**Consigne:** Imprimez le passage de l'extrait sur Sally Mboumien compris entre « C'est bon pour » et « femmes au Cameroun. », ces deux bornes incluses.

**Extrait:**
——

Inter Press Service 26.11.2017 Stella Paul Traduit par: Original text

Sally Mboumien se souvient du jour où elle a passé une pierre brûlante sur sa poitrine. À Bawock, dans la communauté rurale de l'ouest du Cameroun où elle a grandi, les jeunes filles aplatissaient souvent leurs jeunes seins avec un fer ou un marteau chauffés au feu.

C'est bon pour les filles car cela les protège des hommes, avait-elle souvent entendu dire de ses aînés. Un jour, alors que sa mère était partie, Mboumien, à 11 ans, a surchauffé une pierre et a repassé ses seins avec elle. La pierre a brûlé sa peau délicate, laissant de profondes cicatrices noires sur les seins. Les vagues de douleur furent étouffées par sa peur. Terrifiée, la petite fille cacha ses cicatrices à tout le monde, y compris à sa mère. « J'ai fait ce que tout le monde disait être bien. Mais je n'étais qu'une victime de l'ignorance », explique Mboumien, aujourd'hui l'une des défenseures les plus courageuse des droits à la santé sexuelle et reproductive des filles et des jeunes femmes au Cameroun.

——

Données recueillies

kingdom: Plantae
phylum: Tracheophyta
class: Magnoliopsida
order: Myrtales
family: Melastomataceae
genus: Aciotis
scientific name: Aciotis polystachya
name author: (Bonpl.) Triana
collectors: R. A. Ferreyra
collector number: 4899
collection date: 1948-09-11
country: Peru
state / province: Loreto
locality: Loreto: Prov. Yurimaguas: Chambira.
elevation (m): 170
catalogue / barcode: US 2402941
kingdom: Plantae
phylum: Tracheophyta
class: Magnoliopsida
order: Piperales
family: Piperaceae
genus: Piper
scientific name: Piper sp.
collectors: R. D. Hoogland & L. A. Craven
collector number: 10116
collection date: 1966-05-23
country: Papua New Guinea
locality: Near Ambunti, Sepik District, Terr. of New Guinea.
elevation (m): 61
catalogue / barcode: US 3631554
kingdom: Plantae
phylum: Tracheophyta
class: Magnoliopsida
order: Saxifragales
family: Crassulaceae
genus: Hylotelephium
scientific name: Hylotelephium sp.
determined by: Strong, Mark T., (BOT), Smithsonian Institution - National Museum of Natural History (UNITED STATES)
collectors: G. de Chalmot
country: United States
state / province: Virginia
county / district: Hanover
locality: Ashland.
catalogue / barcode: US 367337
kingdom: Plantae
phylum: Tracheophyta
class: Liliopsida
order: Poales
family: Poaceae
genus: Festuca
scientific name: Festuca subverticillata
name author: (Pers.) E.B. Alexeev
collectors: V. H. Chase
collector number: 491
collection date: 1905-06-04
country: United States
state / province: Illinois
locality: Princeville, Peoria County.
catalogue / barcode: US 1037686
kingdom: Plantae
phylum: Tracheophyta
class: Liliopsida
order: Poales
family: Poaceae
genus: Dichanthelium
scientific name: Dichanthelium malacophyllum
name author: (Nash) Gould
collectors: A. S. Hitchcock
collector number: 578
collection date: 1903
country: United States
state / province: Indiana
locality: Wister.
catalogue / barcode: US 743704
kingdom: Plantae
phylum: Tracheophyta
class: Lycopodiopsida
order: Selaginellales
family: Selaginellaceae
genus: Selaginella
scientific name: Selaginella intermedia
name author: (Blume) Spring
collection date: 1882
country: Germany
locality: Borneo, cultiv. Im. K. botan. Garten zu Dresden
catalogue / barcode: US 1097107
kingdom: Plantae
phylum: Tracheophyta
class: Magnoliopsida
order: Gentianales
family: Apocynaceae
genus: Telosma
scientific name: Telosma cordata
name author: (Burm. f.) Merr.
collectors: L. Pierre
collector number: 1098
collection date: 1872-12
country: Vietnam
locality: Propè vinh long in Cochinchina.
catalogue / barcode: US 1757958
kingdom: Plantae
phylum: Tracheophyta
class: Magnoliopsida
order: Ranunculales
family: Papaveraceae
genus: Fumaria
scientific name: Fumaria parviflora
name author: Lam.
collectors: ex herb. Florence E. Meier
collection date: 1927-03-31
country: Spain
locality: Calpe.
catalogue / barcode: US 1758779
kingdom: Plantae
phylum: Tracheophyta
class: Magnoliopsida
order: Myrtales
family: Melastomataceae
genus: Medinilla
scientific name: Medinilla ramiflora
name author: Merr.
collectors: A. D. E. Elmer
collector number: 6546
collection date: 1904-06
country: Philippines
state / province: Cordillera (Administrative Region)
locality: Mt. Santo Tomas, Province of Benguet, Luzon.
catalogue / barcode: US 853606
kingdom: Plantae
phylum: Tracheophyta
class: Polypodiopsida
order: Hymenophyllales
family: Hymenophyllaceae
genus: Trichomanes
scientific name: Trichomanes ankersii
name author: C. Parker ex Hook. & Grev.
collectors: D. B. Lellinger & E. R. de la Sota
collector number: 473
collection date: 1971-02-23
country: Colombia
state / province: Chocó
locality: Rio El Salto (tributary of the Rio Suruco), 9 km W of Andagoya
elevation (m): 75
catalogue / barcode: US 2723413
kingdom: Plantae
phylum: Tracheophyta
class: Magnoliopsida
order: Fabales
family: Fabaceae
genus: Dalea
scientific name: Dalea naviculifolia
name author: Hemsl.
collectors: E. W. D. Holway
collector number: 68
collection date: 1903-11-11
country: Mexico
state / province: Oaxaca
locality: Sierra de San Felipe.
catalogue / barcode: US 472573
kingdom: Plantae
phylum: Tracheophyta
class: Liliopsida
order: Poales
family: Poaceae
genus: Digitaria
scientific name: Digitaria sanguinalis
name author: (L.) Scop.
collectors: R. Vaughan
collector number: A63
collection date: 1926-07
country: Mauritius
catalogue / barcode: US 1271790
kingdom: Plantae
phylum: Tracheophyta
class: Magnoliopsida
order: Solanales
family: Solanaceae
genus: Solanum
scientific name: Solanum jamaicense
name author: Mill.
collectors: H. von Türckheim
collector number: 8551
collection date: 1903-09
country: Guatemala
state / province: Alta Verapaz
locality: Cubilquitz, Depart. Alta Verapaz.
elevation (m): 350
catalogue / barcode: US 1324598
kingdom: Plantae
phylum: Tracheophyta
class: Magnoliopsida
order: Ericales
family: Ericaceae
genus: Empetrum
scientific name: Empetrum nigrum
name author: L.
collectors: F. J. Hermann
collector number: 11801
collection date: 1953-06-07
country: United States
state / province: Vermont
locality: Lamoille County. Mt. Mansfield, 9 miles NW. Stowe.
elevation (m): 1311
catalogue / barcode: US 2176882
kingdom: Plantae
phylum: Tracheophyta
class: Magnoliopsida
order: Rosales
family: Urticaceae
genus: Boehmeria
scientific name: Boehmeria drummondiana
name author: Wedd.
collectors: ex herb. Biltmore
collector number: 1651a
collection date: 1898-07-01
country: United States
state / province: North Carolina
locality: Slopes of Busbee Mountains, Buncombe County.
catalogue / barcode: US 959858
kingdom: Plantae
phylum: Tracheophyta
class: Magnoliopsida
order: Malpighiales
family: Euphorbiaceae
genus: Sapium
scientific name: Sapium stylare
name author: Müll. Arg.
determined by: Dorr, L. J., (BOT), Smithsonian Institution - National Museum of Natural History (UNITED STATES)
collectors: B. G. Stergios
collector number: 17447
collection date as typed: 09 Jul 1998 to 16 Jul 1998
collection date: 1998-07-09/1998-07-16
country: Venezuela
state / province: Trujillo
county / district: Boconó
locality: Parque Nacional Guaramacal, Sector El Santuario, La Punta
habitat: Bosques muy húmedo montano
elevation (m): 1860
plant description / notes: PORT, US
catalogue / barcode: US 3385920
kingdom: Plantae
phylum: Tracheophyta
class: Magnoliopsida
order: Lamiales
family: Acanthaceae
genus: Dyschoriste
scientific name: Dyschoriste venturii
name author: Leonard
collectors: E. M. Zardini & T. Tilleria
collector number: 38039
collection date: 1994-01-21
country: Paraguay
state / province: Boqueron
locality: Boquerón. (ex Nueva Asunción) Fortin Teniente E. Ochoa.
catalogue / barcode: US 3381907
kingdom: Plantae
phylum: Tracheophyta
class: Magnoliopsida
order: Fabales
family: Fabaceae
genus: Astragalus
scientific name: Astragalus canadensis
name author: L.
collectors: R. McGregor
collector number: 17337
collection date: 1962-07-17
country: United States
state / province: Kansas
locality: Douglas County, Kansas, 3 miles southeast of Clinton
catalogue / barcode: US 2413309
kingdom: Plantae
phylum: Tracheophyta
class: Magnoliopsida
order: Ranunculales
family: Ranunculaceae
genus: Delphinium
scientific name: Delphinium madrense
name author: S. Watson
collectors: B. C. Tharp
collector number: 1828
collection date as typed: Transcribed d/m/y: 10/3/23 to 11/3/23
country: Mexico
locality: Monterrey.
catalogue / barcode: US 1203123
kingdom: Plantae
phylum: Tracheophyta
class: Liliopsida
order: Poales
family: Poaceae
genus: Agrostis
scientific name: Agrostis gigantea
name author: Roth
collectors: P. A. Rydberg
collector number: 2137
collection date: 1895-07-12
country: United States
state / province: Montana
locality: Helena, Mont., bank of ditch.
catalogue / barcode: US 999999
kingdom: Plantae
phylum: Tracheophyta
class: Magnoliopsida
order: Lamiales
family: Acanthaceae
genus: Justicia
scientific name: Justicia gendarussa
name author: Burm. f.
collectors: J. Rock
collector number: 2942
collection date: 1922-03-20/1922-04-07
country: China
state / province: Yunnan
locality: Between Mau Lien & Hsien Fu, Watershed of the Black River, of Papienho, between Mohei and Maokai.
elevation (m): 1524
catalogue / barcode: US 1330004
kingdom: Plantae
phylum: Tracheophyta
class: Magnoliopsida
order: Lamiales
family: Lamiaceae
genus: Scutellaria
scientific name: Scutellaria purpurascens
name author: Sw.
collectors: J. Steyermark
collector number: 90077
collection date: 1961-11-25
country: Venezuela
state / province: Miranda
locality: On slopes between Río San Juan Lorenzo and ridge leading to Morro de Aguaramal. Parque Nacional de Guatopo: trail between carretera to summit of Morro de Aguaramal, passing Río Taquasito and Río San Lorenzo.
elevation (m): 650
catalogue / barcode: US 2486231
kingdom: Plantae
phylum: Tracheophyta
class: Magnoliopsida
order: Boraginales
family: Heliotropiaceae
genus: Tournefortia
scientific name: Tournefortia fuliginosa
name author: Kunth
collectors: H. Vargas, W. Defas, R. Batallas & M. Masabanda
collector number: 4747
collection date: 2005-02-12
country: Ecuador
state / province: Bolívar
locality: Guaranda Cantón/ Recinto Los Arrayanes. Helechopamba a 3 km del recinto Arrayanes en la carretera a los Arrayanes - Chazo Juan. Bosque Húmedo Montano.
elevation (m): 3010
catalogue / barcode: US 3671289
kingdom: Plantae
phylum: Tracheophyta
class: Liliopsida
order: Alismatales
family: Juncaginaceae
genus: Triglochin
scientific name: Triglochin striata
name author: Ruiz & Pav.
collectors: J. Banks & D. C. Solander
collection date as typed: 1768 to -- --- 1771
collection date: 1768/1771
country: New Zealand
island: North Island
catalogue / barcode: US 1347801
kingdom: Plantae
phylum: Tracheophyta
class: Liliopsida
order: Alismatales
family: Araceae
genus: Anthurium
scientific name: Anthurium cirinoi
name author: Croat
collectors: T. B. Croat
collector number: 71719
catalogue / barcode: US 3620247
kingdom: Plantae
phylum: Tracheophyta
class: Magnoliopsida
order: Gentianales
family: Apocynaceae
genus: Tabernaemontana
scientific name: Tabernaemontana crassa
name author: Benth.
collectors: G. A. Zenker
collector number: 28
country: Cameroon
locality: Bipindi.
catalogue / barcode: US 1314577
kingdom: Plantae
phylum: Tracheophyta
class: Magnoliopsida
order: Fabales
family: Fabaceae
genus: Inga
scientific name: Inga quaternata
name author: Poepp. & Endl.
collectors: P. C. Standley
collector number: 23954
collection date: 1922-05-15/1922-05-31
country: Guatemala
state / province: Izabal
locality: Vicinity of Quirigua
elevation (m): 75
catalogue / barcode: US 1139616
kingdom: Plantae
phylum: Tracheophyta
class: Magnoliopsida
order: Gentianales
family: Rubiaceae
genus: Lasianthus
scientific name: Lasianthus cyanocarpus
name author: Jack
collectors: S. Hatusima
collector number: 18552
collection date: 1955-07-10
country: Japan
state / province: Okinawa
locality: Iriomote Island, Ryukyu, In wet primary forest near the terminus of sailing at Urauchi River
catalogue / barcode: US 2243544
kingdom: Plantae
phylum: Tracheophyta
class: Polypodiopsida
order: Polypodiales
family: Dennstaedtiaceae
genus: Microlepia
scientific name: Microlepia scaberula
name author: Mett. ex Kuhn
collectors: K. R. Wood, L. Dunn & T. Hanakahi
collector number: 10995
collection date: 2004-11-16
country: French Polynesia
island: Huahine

——

**Résultat:**
C'est bon pour les filles car cela les protège des hommes, avait-elle souvent entendu dire de ses aînés. Un jour, alors que sa mère était partie, Mboumien, à 11 ans, a surchauffé une pierre et a repassé ses seins avec elle. La pierre a brûlé sa peau délicate, laissant de profondes cicatrices noires sur les seins. Les vagues de douleur furent étouffées par sa peur. Terrifiée, la petite fille cacha ses cicatrices à tout le monde, y compris à sa mère. « J'ai fait ce que tout le monde disait être bien. Mais je n'étais qu'une victime de l'ignorance », explique Mboumien, aujourd'hui l'une des défenseures les plus courageuse des droits à la santé sexuelle et reproductive des filles et des jeunes femmes au Cameroun.